Aukje Haan believes that contracts will need greater flexibility and to include principles of fairness to allow for unforeseen circumstances and not just in relation to force majeure and material adverse change (MAC) clauses. The COVID-19 crisis has shown us that an agile operating model is key and contracts have to be adjusted to this new reality.
For many businesses, the data that they hold and are able to exploit will inevitably be key to their accomplishments in the new economy. Stefan Brunnschweiler believes that the M& A segment is already driven to a large extent by data considerations. “Data is often the reason for a transaction,” he says, suggesting that due diligence processes are now heavily focused on the data that a business holds.

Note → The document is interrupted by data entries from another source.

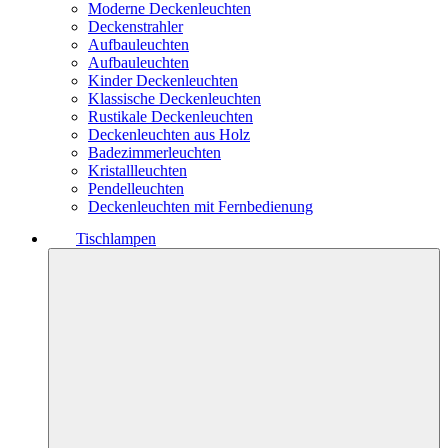
Moderne Deckenleuchten
Deckenstrahler
Aufbauleuchten
Aufbauleuchten
Kinder Deckenleuchten
Klassische Deckenleuchten
Rustikale Deckenleuchten
Deckenleuchten aus Holz
Badezimmerleuchten
Kristallleuchten
Pendelleuchten
Deckenleuchten mit Fernbedienung
Tischlampen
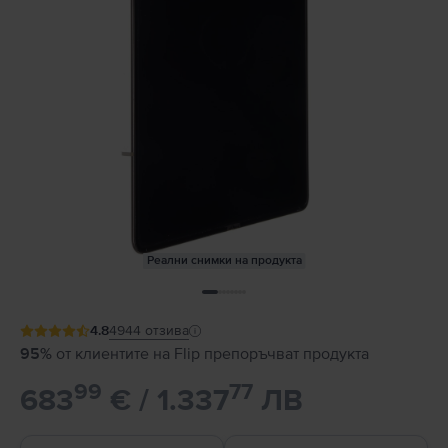
Реални снимки на продукта
4.8
4944
отзива
95%
от клиентите на Flip препоръчват продукта
99
77
683
€ / 1.337
ЛВ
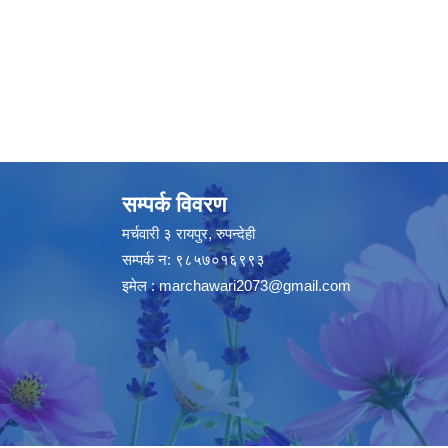
सम्पर्क विवरण
मर्चवारी ३ रायपुर, रुपन्देही
सम्पर्क न: ९८५७०१६९९३
इमेल :
marchawari2073@gmail.com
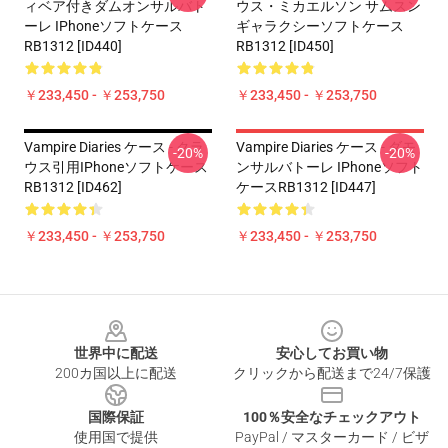
ィベア付きダムオンサルバト
ウス・ミカエルソン サムスン
ーレ IPhoneソフトケース
ギャラクシーソフトケース
RB1312 [ID440]
RB1312 [ID450]
￥233,450 - ￥253,750
￥233,450 - ￥253,750
Vampire Diaries ケース - クラ
Vampire Diaries ケース - ダモ
-20%
-20%
ウス引用iPhoneソフトケース
ンサルバトーレ IPhoneソフト
RB1312 [ID462]
ケースRB1312 [ID447]
￥233,450 - ￥253,750
￥233,450 - ￥253,750
Footer
世界中に配送
安心してお買い物
200カ国以上に配送
クリックから配送まで24/7保護
国際保証
100％安全なチェックアウト
使用国で提供
PayPal / マスターカード / ビザ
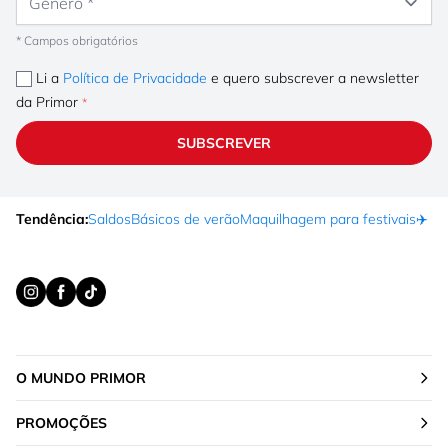
* Campos obrigatórios
Li a
Política de Privacidade
e quero subscrever a newsletter
da Primor
SUBSCREVER
Tendência:
Saldos
Básicos de verão
Maquilhagem para festivais
✈️ F
O MUNDO PRIMOR
PROMOÇÕES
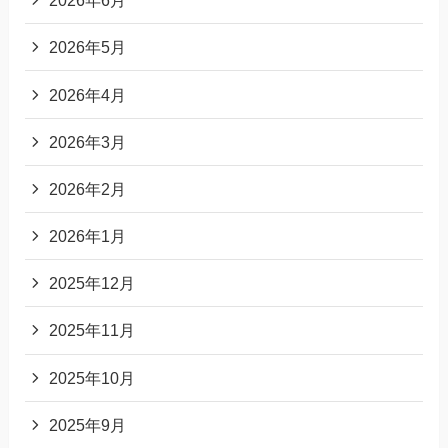
2026年6月
2026年5月
2026年4月
2026年3月
2026年2月
2026年1月
2025年12月
2025年11月
2025年10月
2025年9月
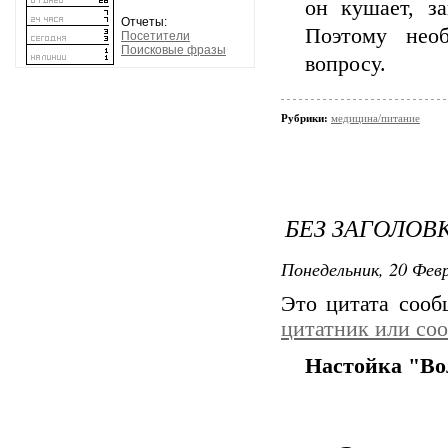
он кушает, за
Отчеты:
Поэтому нео
Посетители
Поисковые фразы
вопросу.
Рубрики:
медицина/питание
БЕЗ ЗАГОЛОВ
Понедельник, 20 Февр
Это цитата соо
цитатник или со
Настойка "Во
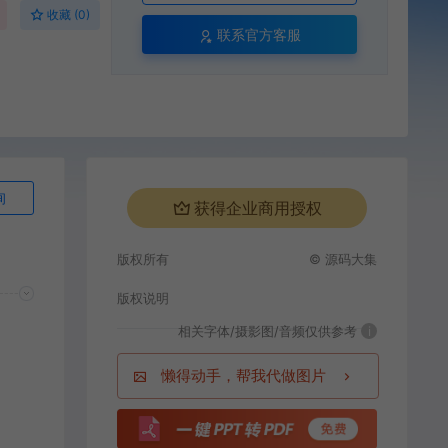
收藏 (0)
联系官方客服
询
获得企业商用授权
版权所有
© 源码大集
版权说明
相关字体/摄影图/音频仅供参考
i
懒得动手，帮我代做图片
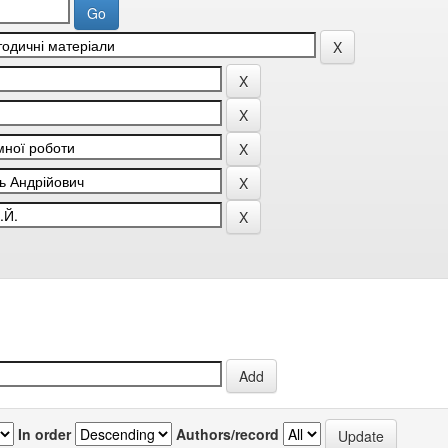
In order
Authors/record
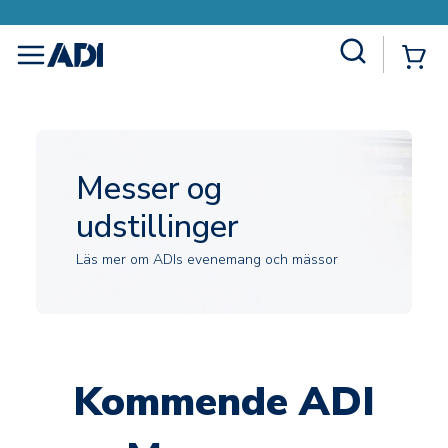
Site Search
{0
menu
Messer og
udstillinger
Läs mer om ADIs evenemang och mässor
Kommende ADI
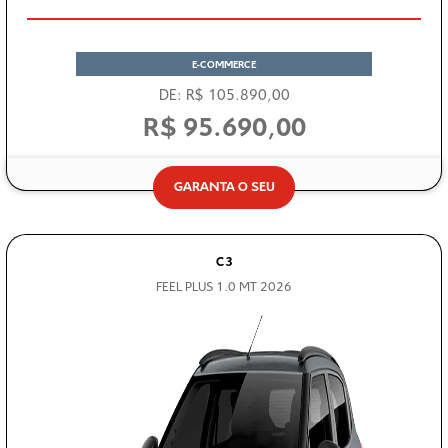
E-COMMERCE
DE: R$ 105.890,00
R$ 95.690,00
GARANTA O SEU
C3
FEEL PLUS 1.0 MT 2026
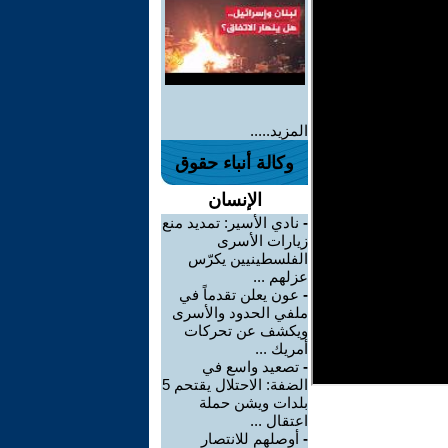
المزيد.....
وكالة أنباء حقوق
الإنسان
-
نادي الأسير: تمديد منع
زيارات الأسرى
الفلسطينيين يكرّس
عزلهم ...
-
عون يعلن تقدماً في
ملفي الحدود والأسرى
ويكشف عن تحركات
أمريك ...
-
تصعيد واسع في
الضفة: الاحتلال يقتحم 5
بلدات ويشن حملة
اعتقال ...
-
أوصلهم للانتصار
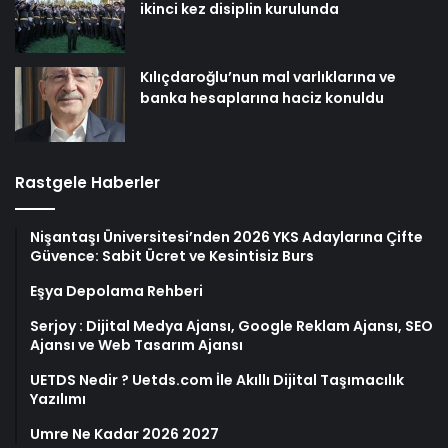
ikinci kez disiplin kurulunda
Kılıçdaroğlu’nun mal varlıklarına ve
banka hesaplarına haciz konuldu
Rastgele Haberler
Nişantaşı Üniversitesi’nden 2026 YKS Adaylarına Çifte
Güvence: Sabit Ücret ve Kesintisiz Burs
Eşya Depolama Rehberi
Serjoy : Dijital Medya Ajansı, Google Reklam Ajansı, SEO
Ajansı ve Web Tasarım Ajansı
UETDS Nedir ? Uetds.com İle Akıllı Dijital Taşımacılık
Yazılımı
Umre Ne Kadar 2026 2027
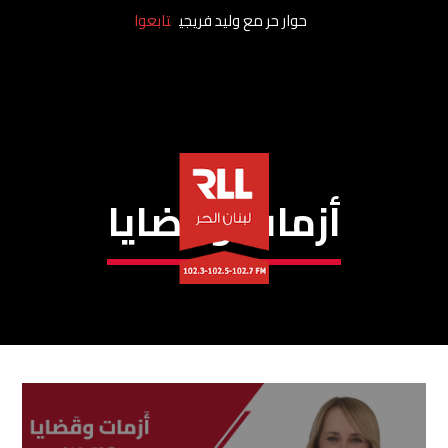
حوار حر مع وليد فريجي
تابعوا
أزمات وقضايا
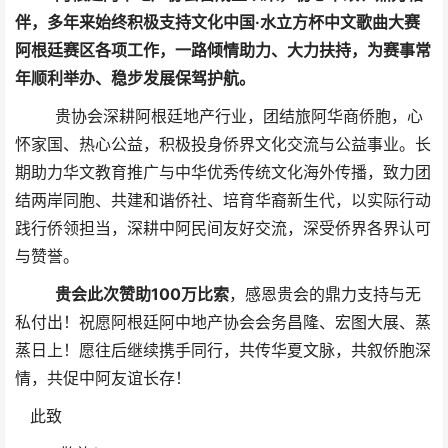
伴，多年来始终积极支持文化中国·水立方杯中文歌曲大赛
阿根廷赛区各项工作，一路倾情助力、大力扶持，为赛事常
年顺利举办、稳步发展保驾护航。
贵协会深耕阿根廷地产行业，团结旅阿华商侨胞，心
怀家国、热心公益，积极投身侨界文化交流与公益事业。长
期助力华文教育推广与中华优秀传统文化海外传播，致力团
结两岸同胞、共建和谐侨社、培育华裔新生代，以实际行动
践行侨领担当，深耕中阿民间友好交流，深受侨界各界认可
与赞誉。
贵会此次赞助100万比索
，
感恩贵会的鼎力支持与无
私付出！祝愿阿根廷阿中地产协会会务昌隆、宏图大展、蒸
蒸日上！愿往后继续携手同行，共传华夏文脉，共叙侨胞深
情，共促中阿友谊长存！
此致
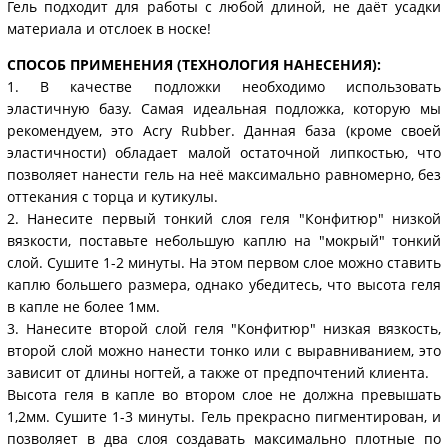
Гель подходит для работы с любой длиной, не даёт усадки
материала и отслоек в носке!
СПОСОБ ПРИМЕНЕНИЯ (ТЕХНОЛОГИЯ НАНЕСЕНИЯ):
1. В качестве подложки необходимо использовать
эластичную базу. Самая идеальная подложка, которую мы
рекомендуем, это Acry Rubber. Данная база (кроме своей
эластичности) обладает малой остаточной липкостью, что
позволяет нанести гель на неё максимально равномерно, без
оттекания с торца и кутикулы.
2. Нанесите первый тонкий слоя геля "Конфитюр" низкой
вязкости, поставьте небольшую каплю на "мокрый" тонкий
слой. Сушите 1-2 минуты. На этом первом слое можно ставить
каплю большего размера, однако убедитесь, что высота геля
в капле не более 1мм.
3. Нанесите второй слой геля "Конфитюр" низкая вязкость,
второй слой можно нанести тонко или с выравниванием, это
зависит от длины ногтей, а также от предпочтений клиента.
Высота геля в капле во втором слое не должна превышать
1,2мм. Сушите 1-3 минуты. Гель прекрасно пигментирован, и
позволяет в два слоя создавать максимально плотные по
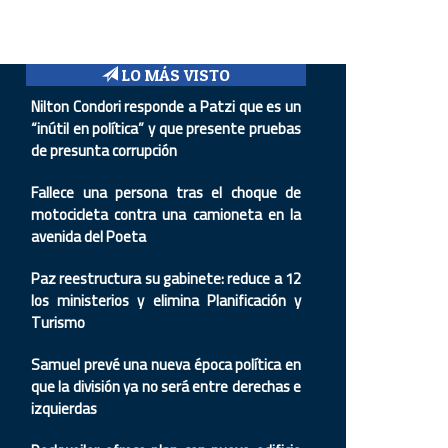
LO MÁS VISTO
Nilton Condori responde a Patzi que es un
“inútil en política” y que presente pruebas
de presunta corrupción
Fallece una persona tras el choque de
motocicleta contra una camioneta en la
avenida del Poeta
Paz reestructura su gabinete: reduce a 12
los ministerios y elimina Planificación y
Turismo
Samuel prevé una nueva época política en
que la división ya no será entre derechas e
izquierdas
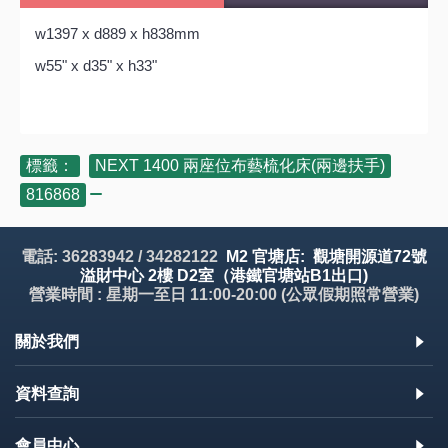
w1397 x d889 x h838mm
w55" x d35" x h33"
標籤：
NEXT 1400 兩座位布藝梳化床(兩邊扶手)
,
816868
電話: 36283942 / 34282122
M2 官塘店: 觀塘開源道72號
溢財中心 2樓 D2室（港鐵官塘站B1出口)
營業時間 : 星期一至日 11:00-20:00 (公眾假期照常營業)
關於我們
資料查詢
會員中心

“However, when it comes to personal data transfer, that does not only mean a lot of value, but also a big liability and a lot of responsibility. There are risks that can arise during the transfer of personal data to the buyer and others in the post-acquisition phase, and cases such as the Marriott/Starwood breach only go to show the cost of insufficient due diligence.”
The race to acquire and leverage data is not without consequences. Technology is, for example, helping to solve many environmental problems, but it is also set to create more of them. Chris Watson believes that businesses will have to consider the climate impact of storing huge volumes of data. He points out that 5G is expected to use much more power than 4G, and if this energy does not come from renewable sources, then it threatens green ambitions. He says that, “A video conference instead of travelling to face-to-face meetings does not wipe out the environmental impact.”
Climate concerns are vital and businesses will need to monitor the impact of holding large data volumes and operating data intensive technologies. Alongside this, organisations must follow the evolution of the technology and the data regulation landscape. Where they locate and manage their technology and data will become an equally vital consideration. Driving financial growth and earning trust will depend on it.